SUPPLIED INFORMATION below:

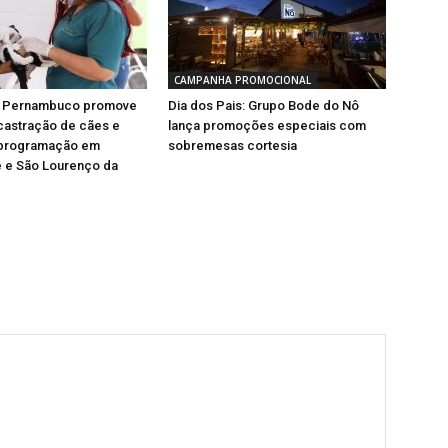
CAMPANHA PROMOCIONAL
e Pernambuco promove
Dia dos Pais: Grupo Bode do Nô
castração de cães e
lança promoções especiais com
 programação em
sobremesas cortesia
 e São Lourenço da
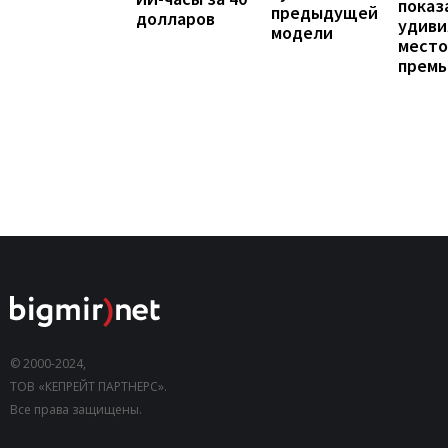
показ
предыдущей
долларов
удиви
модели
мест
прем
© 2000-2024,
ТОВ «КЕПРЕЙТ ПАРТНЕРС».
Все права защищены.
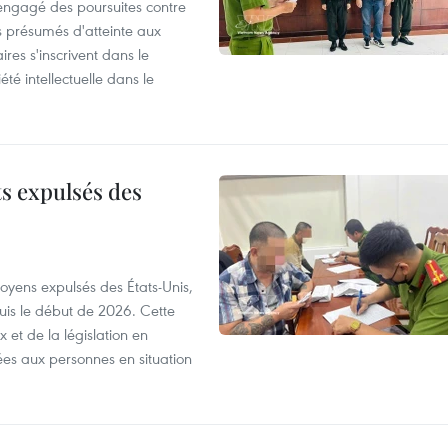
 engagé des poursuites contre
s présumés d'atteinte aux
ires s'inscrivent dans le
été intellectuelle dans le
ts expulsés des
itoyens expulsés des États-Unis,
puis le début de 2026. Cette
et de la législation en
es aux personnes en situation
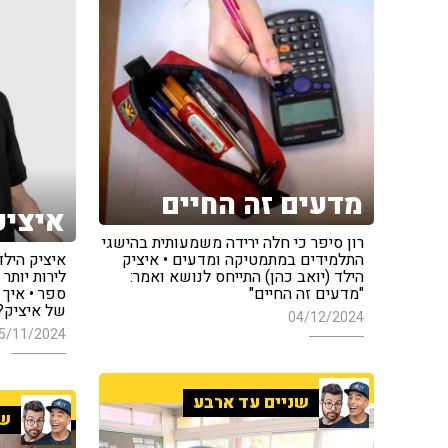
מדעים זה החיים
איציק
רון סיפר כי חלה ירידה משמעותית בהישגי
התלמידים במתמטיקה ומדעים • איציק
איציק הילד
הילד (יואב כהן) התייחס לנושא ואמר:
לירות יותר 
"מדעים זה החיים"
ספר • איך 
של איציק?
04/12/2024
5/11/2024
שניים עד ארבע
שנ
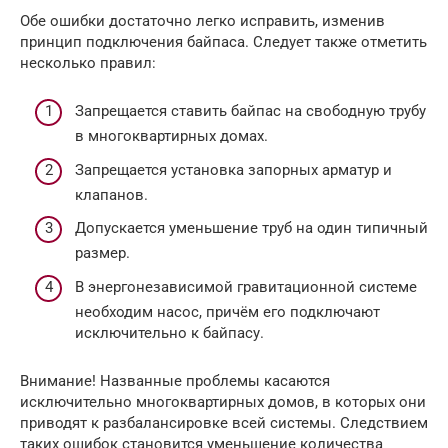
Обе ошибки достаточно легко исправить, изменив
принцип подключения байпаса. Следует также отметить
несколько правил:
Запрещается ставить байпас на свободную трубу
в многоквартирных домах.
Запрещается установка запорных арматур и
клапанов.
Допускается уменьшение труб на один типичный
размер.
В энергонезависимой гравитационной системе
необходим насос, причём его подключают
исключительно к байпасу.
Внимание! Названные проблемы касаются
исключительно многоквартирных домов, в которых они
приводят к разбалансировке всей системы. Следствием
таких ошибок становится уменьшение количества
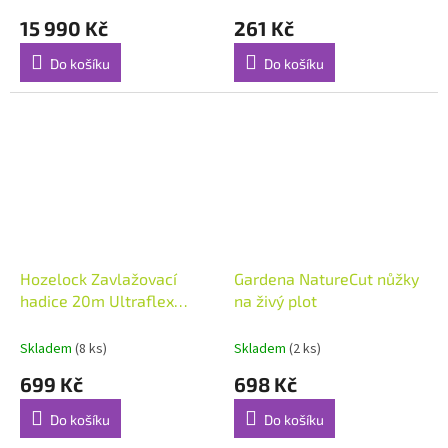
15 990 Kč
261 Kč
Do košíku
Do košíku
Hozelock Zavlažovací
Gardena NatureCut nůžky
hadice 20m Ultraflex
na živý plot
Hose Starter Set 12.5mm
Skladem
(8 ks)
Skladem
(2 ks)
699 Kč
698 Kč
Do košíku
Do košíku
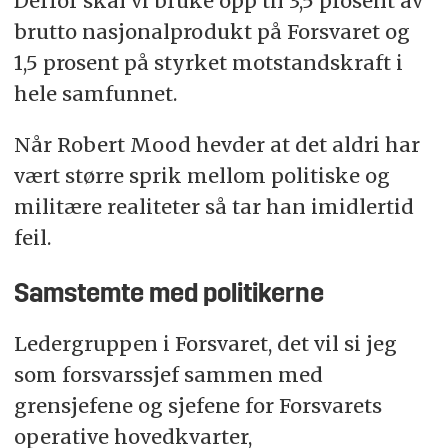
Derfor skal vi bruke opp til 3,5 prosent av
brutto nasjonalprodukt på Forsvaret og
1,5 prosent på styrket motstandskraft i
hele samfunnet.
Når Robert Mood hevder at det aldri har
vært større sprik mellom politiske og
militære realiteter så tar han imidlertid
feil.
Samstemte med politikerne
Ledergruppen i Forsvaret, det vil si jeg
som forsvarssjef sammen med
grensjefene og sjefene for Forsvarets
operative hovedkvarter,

End of SUPPLIED INFORMATION.
SUPPLIED INFORMATION below:

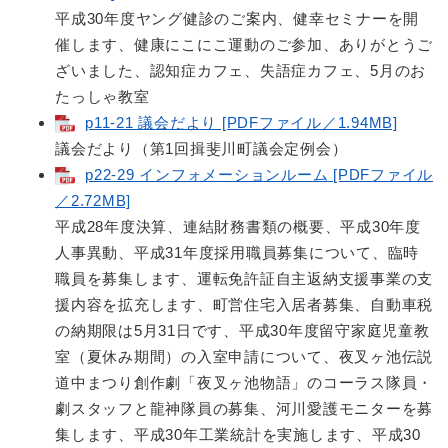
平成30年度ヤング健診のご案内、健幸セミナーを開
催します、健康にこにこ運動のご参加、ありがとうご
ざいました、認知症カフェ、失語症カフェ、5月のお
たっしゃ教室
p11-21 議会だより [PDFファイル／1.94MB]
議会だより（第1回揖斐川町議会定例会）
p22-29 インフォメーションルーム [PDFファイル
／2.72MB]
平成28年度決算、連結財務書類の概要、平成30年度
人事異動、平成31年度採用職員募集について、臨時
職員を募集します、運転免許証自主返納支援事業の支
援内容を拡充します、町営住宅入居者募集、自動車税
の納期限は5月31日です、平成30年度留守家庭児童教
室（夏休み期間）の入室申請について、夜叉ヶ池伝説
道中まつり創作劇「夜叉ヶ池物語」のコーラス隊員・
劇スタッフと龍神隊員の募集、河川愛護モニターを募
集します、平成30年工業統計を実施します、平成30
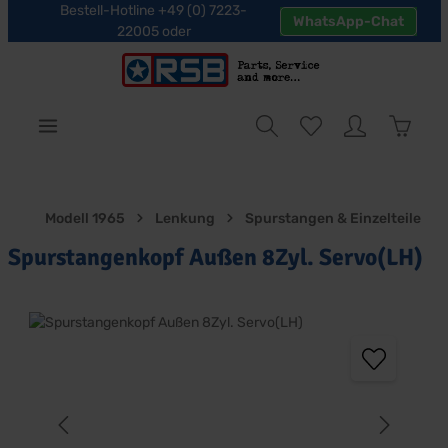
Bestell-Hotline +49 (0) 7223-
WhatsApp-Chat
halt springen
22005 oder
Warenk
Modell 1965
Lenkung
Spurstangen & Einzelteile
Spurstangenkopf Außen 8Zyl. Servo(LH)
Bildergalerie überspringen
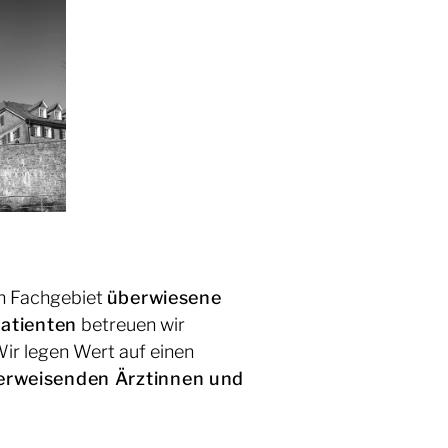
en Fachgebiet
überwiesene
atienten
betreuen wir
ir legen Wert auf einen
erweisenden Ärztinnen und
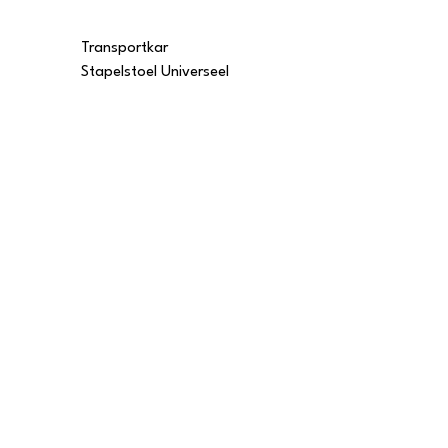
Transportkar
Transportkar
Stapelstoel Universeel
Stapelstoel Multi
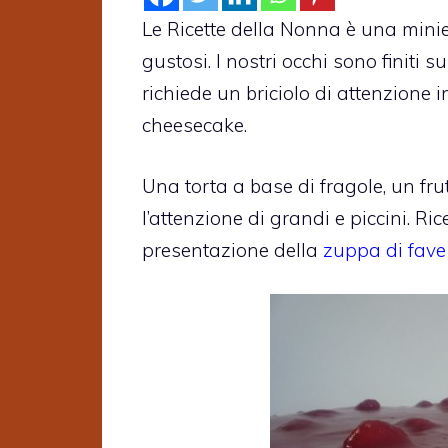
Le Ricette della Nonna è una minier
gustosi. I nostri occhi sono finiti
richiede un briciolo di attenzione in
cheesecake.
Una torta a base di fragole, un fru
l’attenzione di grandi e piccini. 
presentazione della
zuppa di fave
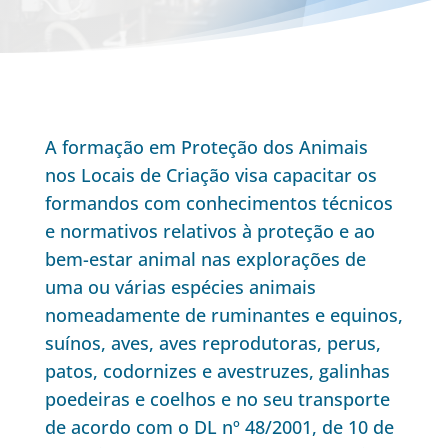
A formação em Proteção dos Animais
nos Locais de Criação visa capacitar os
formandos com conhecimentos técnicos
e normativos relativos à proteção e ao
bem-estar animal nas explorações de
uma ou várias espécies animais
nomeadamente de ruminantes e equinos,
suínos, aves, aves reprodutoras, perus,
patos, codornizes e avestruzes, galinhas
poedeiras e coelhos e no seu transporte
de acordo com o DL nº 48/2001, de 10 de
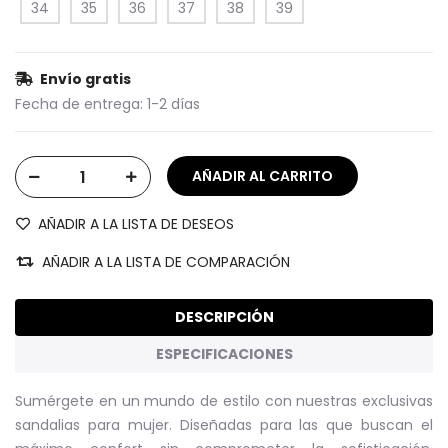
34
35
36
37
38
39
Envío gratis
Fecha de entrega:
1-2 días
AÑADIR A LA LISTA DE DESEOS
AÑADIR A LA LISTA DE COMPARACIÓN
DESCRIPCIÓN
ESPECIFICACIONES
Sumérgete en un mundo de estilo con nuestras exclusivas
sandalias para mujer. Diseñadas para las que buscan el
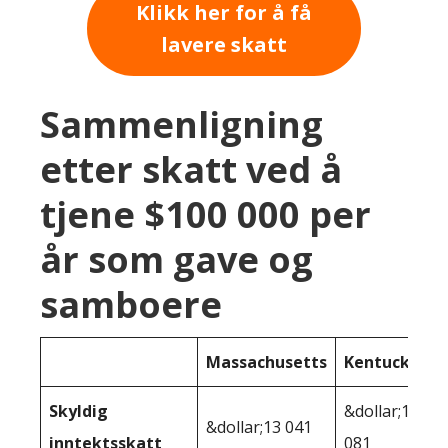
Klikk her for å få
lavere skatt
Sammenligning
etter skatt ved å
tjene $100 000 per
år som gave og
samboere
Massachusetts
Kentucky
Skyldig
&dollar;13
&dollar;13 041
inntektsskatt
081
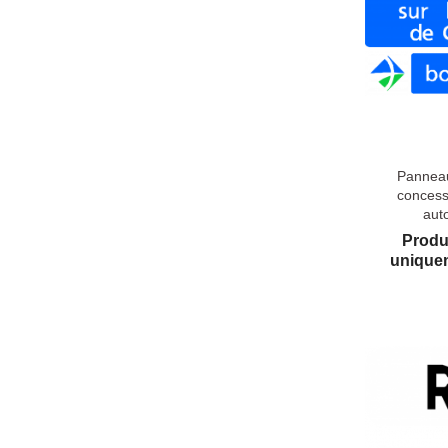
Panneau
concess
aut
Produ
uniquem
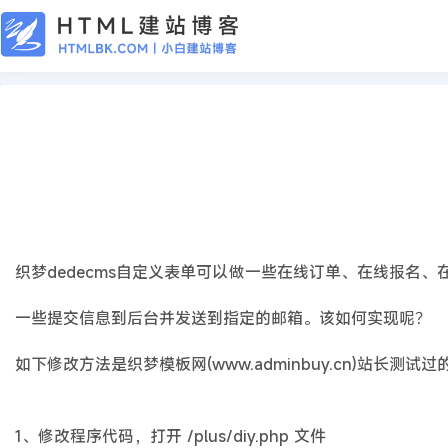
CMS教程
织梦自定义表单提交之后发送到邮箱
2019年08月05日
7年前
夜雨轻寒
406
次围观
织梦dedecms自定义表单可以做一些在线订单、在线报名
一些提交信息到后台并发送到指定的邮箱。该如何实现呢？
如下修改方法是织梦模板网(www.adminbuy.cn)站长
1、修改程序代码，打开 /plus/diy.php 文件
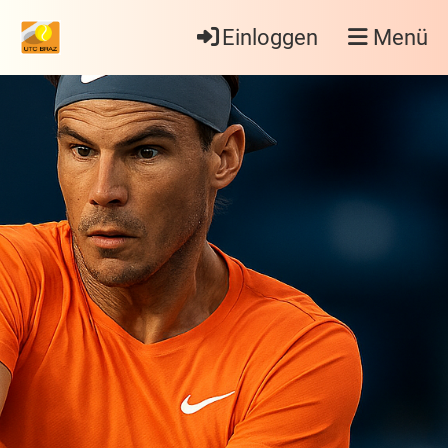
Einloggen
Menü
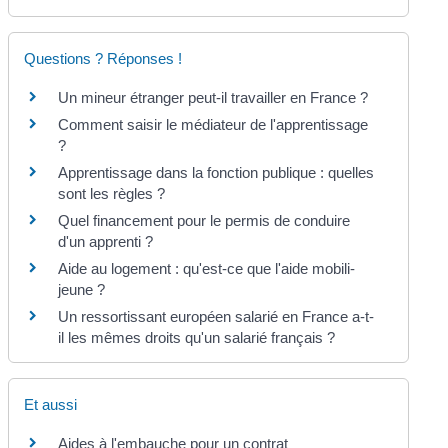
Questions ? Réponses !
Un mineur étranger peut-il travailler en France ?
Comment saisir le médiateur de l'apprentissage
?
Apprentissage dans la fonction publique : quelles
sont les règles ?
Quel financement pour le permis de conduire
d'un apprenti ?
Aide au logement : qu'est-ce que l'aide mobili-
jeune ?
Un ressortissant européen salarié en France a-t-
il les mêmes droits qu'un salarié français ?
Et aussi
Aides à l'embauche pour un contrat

End of SUPPLIED INFORMATION.
SUPPLIED INFORMATION below:

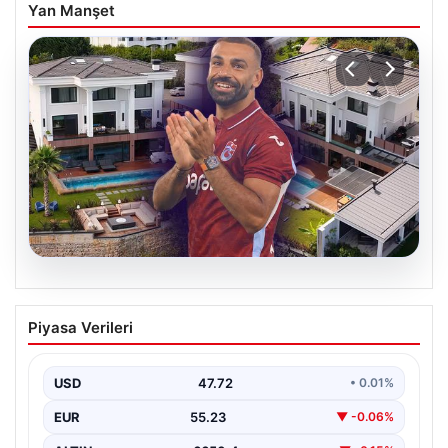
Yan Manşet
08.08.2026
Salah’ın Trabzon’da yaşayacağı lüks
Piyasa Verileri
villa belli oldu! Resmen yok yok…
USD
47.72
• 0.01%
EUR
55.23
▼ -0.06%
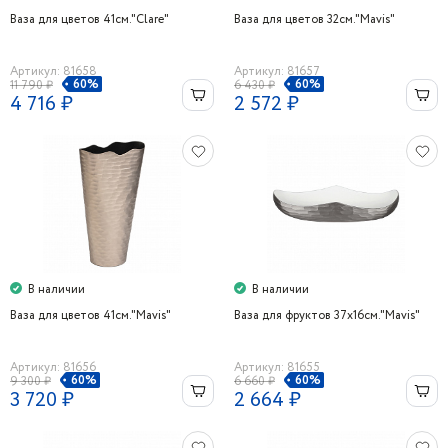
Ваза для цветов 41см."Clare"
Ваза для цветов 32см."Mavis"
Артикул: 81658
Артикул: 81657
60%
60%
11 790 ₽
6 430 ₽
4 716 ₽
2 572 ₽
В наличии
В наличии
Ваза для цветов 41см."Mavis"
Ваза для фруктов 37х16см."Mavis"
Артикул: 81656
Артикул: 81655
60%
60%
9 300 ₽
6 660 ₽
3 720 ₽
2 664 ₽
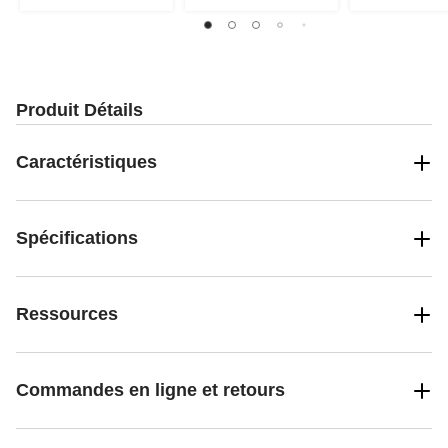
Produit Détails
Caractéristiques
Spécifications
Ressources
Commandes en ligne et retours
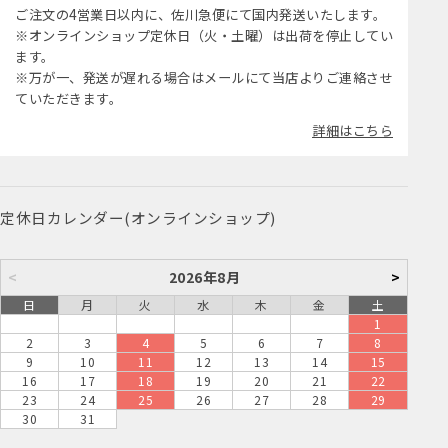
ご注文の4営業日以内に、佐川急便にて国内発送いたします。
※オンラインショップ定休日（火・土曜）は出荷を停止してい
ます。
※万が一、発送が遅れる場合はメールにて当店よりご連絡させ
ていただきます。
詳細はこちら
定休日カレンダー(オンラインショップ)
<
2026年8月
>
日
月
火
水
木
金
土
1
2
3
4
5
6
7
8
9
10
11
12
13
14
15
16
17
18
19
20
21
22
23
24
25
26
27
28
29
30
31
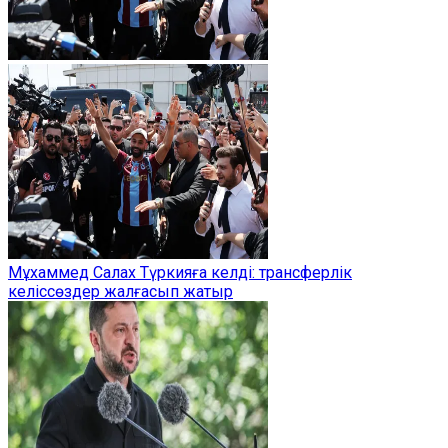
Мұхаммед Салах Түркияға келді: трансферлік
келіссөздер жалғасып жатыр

End of SUPPLIED INFORMATION.

WORK REQUEST: Using the data above, output the line that has "議会だより（第1回揖斐川町議会定例会）", the line that has "Stapelstoel Multi", and whatever lines fall between, each exactly as it stands and without pictures.

OUTPUT FOR THIS TASK:
議会だより（第1回揖斐川町議会定例会）
p22-29 インフォメーションルーム [PDFファイル
／2.72MB]
平成28年度決算、連結財務書類の概要、平成30年度
人事異動、平成31年度採用職員募集について、臨時
職員を募集します、運転免許証自主返納支援事業の支
援内容を拡充します、町営住宅入居者募集、自動車税
の納期限は5月31日です、平成30年度留守家庭児童教
室（夏休み期間）の入室申請について、夜叉ヶ池伝説
道中まつり創作劇「夜叉ヶ池物語」のコーラス隊員・
劇スタッフと龍神隊員の募集、河川愛護モニターを募
集します、平成30年工業統計を実施します、平成30
Bestell-Hotline +49 (0) 7223-
WhatsApp-Chat
halt springen
22005 oder
Warenk
Modell 1965
Lenkung
Spurstangen & Einzelteile
Spurstangenkopf Außen 8Zyl. Servo(LH)
Bildergalerie überspringen
en Fachgebiet
überwiesene
atienten
betreuen wir
ir legen Wert auf einen
erweisenden Ärztinnen und
Transportkar
Transportkar
Stapelstoel Universeel
Stapelstoel Multi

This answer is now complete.